As I sit at my kitchen table eating my weight in homemade banana bread, I look back on all of the questionable health decisions I made throughout my first semester. Sure, I didn't gain the freshman 15 (phew), but I've certainly developed some habits worth breaking for second semester. 

1. Late night eating

You're coming home from a party, it's late, but, you know, you're potentially not in the best state of mind, and you're a little hungry. What is the obvious thing to do then? Order in, of course. On any college campus, there are a plethora of options, and before you know it, your trash can in your dorm is flooded with pizza boxes and candy wrappers. Oh no.

2. The gym? What?

It can be so easy to be unmotivated to exercise in college. The thought, "I walked from my dorm to central campus, that's exercise, right?" is definitely something you should stop saying to yourself. Exercise is a great way to release endorphins, relieve stress, and stay fit. Running on the treadmill, going to a workout class, or even doing some crunches on your dorm room floor is essential to success in college. Use this cute dog working out as motivation.

3. Binge drinking

In college, the weekend starts earlier and earlier (Wednesday?), and with the weekend comes drinking. We don't realize it, but alcohol has calories — a lot of them. Sadly, those calories contribute to weight gain and fewer brain cells, which obviously can have disastrous consequences for the future.

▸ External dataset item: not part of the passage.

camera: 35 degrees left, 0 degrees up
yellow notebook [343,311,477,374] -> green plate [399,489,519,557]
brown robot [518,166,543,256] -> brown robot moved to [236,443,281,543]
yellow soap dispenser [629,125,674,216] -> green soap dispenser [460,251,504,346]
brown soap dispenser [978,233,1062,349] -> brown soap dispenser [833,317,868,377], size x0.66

Eradicating alcohol altogether is really hard, but limiting one's nights out is definitely a big step in curbing excessive drinking habits. Being a sober hot mess every once in a while can be fun, too.

4. Skipping meals

chocolate, sweet, candy
Emma Delaney

College kids are perpetually on the move, and sometimes, there just isn't enough time to sit and have a meal. They think they're losing weight because they feel hungrier, but it really just causes students to overcompensate later, which this is more unhealthy than eating less in the first place.

Plus, starving oneself by skipping meals actually leads to the breakdown of muscle tissue instead of fat. The way to kick this bad habit? Keep an apple or a granola bar in your backpack. You never know when you'll feel those obnoxious hunger pangs.

5. Excessive caffeine

milk, cappuccino, espresso, coffee
Laura Bailey

Per Mayo Clinic's guidance, the average consumer can safely have 200 to 300 milligrams of coffee each day, which equates to between two and four cups of coffee each day. In addition, the average Red Bull contains about 80 milligrams of caffeine. The people that rely on caffeine to get them through the day drink more than what is probably suggested, which can result in insomnia, nervousness, irritability, and more. 

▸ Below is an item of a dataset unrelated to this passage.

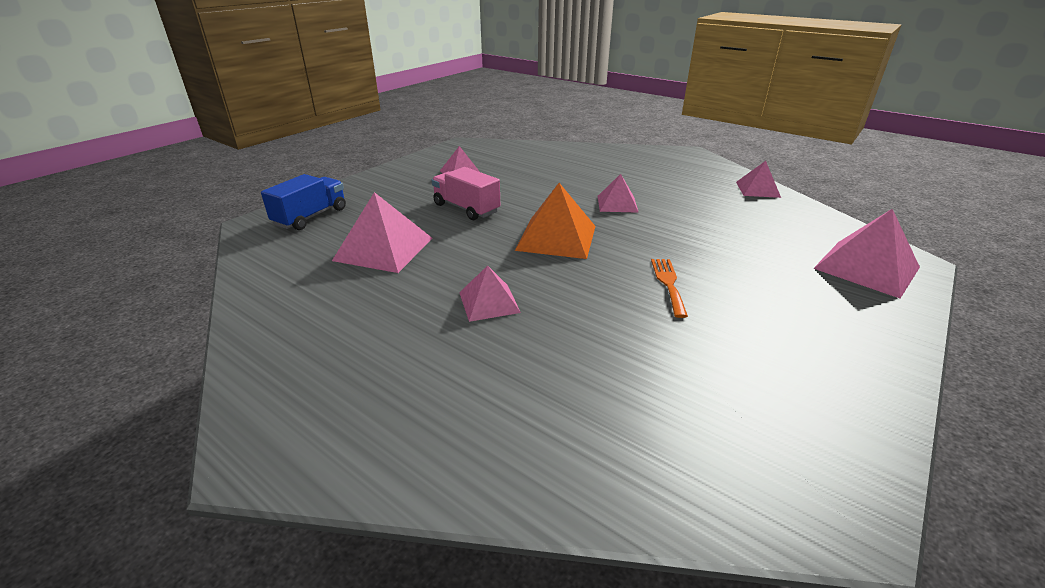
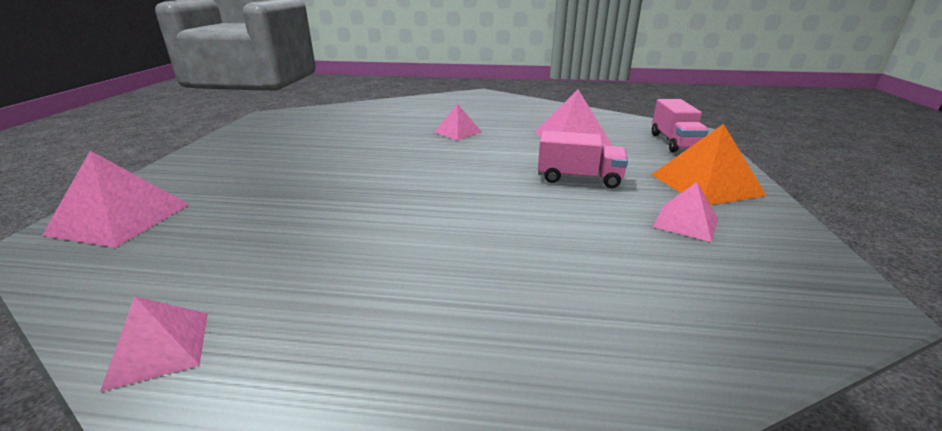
camera: 150 degrees right, 5 degrees down
blue truck [261,174,346,230] -> pink truck [652,99,709,152]
orange pyramid [515,183,596,259] -> orange pyramid moved to [651,124,767,205]
pink pyramid [598,174,639,213] -> none
orange fork [651,259,688,318] -> none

The romanticization of the perfect cappuccino in your college's neighborhood coffee shop is wonderful, but moderation is definitely important when drinking any type of caffeine.

6. All-nighters

When there are just way too many homework assignments, papers, exams, and extracurriculars, all-nighters may seem like the only logical solution to complete everything in a timely fashion. However, all-nighters can take a HUGE toll on your health. Starting with the lack of sleep, continuing with the consumption of junk food to get through the night, and ending with post all-nighter exhaustion, which often leads to making dumb mistakes on the exams you had prepped so hard for the night prior.

The best way to avoid all-nighters is to schedule everything and anything — even if it means doing it obsessively. If you feel like you can't get everything done in time, talk to your professors. All of them have been in the same position as you, and more than likely, they'll be understanding. 

Let's face it, college is hard, and sometimes, desperate times call for desperate measures. If that means eating pizza at 2 am or gulping a 5 hour energy to bang out that paper, we gotta do what we gotta do. But, a lot of times, those days and nights can lead to unhealthy consequences in the future, so it is really important to break those bad habits you developed first semester.

Being healthy is the first step to being successful throughout life, so taking that first step by kicking those habits to the curb while you're still young and in college is the best way to ensure success in the future.